Injured Minnesota workers worried about paying the bills may want to seek both unemployment benefits and workers’ compensation benefits. Often, you cannot receive both types of benefits at the same time. Many workers may want to explore getting both types of benefits during different periods of time so that they can financially support their families.

Can You Get Unemployment and Workers Comp at the Same Time?

Workers’ comp benefits help employees during a time when they cannot work, so that they can hopefully return to work in the future. In contrast, unemployment benefits help workers who have been laid off while they look for new jobs. The state does not want most workers to collect both types of benefits at the same time. The only situation in which you may be eligible for both is if your workers’ comp benefits would be less than your unemployment benefits during the same period of time. This situation is unlikely. If your workers’ comp benefits would be more than the unemployment benefits during the same time period, you cannot get the unemployment benefits.

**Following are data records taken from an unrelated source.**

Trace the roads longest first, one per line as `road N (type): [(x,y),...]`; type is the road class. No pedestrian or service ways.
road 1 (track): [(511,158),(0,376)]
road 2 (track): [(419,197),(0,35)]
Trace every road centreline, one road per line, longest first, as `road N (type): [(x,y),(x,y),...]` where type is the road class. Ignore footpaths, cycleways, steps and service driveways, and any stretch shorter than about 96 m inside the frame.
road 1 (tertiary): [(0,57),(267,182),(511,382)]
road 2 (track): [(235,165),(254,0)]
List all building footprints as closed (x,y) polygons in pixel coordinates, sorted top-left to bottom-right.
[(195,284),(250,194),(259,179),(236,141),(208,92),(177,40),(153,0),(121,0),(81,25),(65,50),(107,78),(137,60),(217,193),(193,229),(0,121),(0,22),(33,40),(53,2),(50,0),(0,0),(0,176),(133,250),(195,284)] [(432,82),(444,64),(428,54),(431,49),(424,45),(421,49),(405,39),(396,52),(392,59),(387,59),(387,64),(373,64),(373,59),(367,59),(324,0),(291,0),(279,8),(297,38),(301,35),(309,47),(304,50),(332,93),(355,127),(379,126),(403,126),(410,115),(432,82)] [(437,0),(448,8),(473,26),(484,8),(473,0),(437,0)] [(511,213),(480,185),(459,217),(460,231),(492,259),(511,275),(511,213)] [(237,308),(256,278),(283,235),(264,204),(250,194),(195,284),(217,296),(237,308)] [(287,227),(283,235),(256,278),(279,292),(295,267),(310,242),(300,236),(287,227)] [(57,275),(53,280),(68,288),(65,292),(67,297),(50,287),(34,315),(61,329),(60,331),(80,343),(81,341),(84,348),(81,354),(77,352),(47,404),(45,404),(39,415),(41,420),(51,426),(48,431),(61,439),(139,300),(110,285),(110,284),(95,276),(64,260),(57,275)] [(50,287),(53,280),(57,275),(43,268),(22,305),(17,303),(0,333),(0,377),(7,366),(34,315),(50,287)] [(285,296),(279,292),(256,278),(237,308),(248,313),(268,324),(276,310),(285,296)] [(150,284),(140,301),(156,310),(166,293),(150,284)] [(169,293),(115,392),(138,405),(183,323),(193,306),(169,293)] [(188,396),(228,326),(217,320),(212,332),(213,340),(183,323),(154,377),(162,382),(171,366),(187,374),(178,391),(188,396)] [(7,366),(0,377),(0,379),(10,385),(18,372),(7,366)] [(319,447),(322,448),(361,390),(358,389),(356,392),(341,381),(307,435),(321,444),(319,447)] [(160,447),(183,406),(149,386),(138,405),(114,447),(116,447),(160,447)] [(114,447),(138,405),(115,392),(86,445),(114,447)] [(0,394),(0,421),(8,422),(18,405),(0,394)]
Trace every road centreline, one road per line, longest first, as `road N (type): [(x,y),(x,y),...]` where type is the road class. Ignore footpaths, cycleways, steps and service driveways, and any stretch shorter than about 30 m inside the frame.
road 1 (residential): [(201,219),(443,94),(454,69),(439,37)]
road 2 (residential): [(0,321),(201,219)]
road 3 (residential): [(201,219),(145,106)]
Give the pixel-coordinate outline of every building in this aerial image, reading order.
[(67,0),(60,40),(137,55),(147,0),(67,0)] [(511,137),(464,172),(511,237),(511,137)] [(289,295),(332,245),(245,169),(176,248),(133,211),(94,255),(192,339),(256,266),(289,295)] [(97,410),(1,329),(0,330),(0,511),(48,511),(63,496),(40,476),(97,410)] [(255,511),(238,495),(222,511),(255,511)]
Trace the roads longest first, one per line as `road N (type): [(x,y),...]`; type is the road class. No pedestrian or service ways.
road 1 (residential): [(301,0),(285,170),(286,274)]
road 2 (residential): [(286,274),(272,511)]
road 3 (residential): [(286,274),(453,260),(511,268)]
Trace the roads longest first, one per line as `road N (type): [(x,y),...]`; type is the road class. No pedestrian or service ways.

You can get unemployment benefits while you have a pending workers’ comp claim (such as a Claim Petition filed after denial of benefits) if you are actively seeking work and able to do that work. This can help you pay the bills when you have no workers’ comp coming in, pressing medical needs, and no job. But the truth is, not all workers are able to do work during the time a workers’ comp claim is pending. Others were not terminated by their employers after their injuries. As a result, they may not be eligible for unemployment anyway.

Practically speaking, if you have only a partial disability or no work restrictions but still have a pending workers’ comp claim, you probably can apply for unemployment benefits. However, be aware that if you later win the petition for workers’ comp benefits, you will have to pay back any unemployment you received during the time when you should have received workers’ comp. This is because you usually cannot get both types of benefits during the same time period – even if the benefits are awarded retroactively.

Can I Collect Unemployment Benefits If I Was Injured at Work?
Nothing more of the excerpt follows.